*** Opening Records shown ***

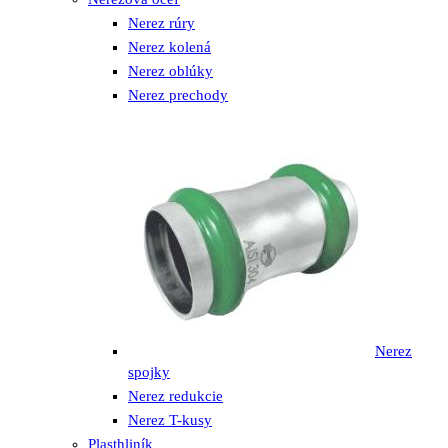
Nerez rúry
Nerez kolená
Nerez oblúky
Nerez prechody
Nerez
spojky
Nerez redukcie
Nerez T-kusy
Plasthliník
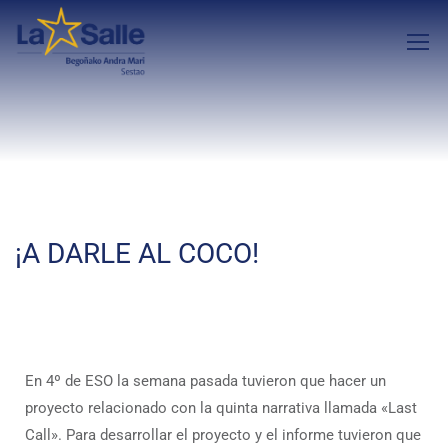
¡A DARLE AL COCO!
En 4º de ESO la semana pasada tuvieron que hacer un
proyecto relacionado con la quinta narrativa llamada «Last
Call». Para desarrollar el proyecto y el informe tuvieron que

*** Closing Records shown ***

- _Task requirements_: If a record holds a picture, leave the picture out, but repeat every line exactly.

- _Result_:
Nerez rúry
Nerez kolená
Nerez oblúky
Nerez prechody
Nerez
spojky
Nerez redukcie
Nerez T-kusy
Plasthliník
¡A DARLE AL COCO!
En 4º de ESO la semana pasada tuvieron que hacer un
proyecto relacionado con la quinta narrativa llamada «Last
Call». Para desarrollar el proyecto y el informe tuvieron que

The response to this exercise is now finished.